Housing Bubble Fears Gone Awry as Home Price Appreciation Slows

The rate of home price appreciation has slowed down to its lowest annual pace, according to the latest data from Zillow.

The analytic provider's home value index rose to $176,500 in September, which is up 6.5% year over year. However, since peaking at 8.1% in April, property appreciation compared to the year before has fallen in every month since peaking at 8.1% in April, the Seattle-based company said.

"At this time last year, we were worrying about a number of frothy markets that looked like they could be on the edge of another housing bubble, places where homes were appreciating at more than 20% per year and where buyers' heads were spinning just trying to keep up," said Stan Humphries, chief economist at Zillow.

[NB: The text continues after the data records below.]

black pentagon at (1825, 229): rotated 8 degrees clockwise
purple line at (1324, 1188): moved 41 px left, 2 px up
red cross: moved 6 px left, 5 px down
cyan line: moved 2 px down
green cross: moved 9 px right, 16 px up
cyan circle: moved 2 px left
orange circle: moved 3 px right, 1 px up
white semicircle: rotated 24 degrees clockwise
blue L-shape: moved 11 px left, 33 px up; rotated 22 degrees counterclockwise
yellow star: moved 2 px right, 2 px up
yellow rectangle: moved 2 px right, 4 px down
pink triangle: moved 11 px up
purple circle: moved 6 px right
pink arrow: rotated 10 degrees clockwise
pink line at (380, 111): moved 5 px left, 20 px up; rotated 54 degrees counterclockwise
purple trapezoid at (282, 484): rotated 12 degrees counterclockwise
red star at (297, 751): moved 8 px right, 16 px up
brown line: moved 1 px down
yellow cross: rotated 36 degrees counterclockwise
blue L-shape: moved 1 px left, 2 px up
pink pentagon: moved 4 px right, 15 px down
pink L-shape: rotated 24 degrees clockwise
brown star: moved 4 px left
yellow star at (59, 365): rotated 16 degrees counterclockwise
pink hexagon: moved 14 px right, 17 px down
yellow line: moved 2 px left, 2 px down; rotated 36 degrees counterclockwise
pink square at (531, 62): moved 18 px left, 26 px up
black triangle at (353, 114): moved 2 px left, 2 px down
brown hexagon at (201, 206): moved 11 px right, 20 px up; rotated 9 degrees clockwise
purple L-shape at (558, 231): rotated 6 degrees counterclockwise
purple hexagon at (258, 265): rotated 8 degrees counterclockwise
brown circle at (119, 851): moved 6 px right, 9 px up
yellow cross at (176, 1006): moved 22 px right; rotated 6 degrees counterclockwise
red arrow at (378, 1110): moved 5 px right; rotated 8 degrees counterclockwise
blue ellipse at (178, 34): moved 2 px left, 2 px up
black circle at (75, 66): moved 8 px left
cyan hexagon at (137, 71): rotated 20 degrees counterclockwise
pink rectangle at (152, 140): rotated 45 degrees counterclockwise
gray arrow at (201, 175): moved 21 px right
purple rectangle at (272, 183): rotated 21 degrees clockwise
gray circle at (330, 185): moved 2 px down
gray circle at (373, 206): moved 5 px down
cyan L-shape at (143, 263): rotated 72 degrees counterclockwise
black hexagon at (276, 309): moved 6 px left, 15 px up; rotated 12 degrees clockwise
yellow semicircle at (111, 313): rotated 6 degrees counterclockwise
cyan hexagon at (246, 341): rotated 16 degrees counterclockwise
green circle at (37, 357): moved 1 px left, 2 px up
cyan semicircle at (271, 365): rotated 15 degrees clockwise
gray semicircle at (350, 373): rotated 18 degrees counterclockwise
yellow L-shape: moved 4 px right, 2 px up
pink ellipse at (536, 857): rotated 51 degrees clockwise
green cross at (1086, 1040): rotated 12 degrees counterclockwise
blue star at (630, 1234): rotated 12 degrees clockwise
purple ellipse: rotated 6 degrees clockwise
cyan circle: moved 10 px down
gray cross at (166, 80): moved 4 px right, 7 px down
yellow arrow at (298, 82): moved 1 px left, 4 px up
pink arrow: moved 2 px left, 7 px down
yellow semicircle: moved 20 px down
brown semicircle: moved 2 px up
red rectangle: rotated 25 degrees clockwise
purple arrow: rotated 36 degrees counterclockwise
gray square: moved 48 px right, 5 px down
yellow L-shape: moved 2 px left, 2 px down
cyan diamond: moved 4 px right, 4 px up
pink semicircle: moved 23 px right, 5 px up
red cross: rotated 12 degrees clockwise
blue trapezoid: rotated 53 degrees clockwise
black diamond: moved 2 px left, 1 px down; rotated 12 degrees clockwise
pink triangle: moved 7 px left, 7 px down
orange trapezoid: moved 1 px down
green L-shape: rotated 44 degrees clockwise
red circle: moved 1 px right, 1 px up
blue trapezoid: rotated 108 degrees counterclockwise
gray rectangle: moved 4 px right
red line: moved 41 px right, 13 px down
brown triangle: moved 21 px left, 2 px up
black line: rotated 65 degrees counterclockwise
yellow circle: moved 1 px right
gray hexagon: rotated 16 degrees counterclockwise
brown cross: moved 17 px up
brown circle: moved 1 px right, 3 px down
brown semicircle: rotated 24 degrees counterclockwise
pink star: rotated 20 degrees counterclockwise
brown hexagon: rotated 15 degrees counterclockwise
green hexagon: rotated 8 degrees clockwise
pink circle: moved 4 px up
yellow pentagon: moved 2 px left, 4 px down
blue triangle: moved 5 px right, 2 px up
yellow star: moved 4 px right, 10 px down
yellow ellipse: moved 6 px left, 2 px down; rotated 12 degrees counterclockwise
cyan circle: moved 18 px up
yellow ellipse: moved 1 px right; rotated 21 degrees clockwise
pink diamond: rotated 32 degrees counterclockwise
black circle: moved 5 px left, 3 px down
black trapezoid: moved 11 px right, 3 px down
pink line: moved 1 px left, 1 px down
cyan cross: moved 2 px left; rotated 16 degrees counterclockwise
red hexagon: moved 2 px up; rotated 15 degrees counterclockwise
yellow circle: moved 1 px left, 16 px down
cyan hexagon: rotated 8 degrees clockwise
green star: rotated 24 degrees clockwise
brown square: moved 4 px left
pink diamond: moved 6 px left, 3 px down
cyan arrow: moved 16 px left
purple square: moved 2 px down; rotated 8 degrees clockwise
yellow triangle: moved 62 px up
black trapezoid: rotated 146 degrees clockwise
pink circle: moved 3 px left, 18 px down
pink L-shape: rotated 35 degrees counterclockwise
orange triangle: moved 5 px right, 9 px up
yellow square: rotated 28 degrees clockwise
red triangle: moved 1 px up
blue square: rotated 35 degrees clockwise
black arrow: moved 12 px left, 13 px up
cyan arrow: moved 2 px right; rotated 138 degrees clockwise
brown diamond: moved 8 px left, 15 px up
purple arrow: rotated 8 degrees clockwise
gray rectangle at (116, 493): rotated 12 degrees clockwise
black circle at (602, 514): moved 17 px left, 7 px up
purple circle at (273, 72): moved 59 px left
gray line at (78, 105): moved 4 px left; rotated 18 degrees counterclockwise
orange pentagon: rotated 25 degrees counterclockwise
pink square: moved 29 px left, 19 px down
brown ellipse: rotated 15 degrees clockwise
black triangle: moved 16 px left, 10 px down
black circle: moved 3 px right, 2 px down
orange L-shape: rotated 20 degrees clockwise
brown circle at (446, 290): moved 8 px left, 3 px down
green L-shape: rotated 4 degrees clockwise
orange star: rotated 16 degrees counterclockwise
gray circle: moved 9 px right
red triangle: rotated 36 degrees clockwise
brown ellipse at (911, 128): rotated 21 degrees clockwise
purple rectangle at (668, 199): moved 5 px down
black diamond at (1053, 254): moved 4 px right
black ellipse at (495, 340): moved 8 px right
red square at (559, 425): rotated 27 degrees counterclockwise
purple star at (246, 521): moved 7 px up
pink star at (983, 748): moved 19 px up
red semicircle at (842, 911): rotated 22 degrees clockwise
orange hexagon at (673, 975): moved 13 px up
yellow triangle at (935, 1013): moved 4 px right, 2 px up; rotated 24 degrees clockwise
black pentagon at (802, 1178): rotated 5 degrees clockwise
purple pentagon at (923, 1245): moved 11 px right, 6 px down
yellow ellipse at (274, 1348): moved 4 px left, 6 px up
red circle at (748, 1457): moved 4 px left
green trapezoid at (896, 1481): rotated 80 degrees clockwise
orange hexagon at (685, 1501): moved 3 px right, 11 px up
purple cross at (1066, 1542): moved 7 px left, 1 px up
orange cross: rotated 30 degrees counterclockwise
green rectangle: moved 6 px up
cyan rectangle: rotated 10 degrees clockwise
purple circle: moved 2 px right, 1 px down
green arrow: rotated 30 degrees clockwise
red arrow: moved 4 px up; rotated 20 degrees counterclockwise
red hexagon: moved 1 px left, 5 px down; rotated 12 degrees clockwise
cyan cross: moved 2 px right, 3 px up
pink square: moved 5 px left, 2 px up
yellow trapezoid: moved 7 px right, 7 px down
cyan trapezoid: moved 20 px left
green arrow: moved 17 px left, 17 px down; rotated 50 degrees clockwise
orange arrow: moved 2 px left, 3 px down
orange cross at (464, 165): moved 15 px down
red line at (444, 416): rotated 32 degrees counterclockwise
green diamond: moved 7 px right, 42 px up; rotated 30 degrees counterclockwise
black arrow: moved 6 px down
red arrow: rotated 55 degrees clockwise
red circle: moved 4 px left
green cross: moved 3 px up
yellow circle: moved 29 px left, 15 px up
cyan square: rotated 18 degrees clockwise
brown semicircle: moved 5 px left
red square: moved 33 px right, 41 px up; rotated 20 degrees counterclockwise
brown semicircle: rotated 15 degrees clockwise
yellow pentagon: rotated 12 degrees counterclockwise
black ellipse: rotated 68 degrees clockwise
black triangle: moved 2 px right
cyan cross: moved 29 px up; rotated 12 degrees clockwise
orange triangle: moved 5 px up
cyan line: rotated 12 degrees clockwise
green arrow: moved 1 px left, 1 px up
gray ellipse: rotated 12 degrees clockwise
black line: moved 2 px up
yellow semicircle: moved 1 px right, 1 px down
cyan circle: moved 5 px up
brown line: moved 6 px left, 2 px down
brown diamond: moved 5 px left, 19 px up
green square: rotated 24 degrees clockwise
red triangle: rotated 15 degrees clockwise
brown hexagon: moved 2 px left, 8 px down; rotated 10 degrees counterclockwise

"We always knew these market conditions couldn't last, and it's good to see us now on a more natural path toward normal market conditions and more balance between buyers and sellers."

Zillow is projecting the rate of appreciation to continue to slow, as home values are forecasted to grow at 3% through the third quarter of 2015. This is roughly half the current pace.

The home price appreciation decline is beneficial to homebuyers who were priced out of hot markets. At the end of the third quarter, there were about 19% more homes on the market than last year. Furthermore, nearly 37% of listings on Zillow had at least one price cut in the past month, which is up more than four percentage points than a year earlier, Zillow said.

California cities, like San Francisco and Los Angeles, which experienced some of the greatest home price appreciation figures during the housing recovery, have had a noticeable slowdown. For example, Los Angeles home values are only up 8.3% through the third quarter of 2014, compared to 18.5% during the same time period last year.

Meanwhile, annual appreciation in San Francisco slowed to 8.2%, compared to 23.5% over the same time period a year ago.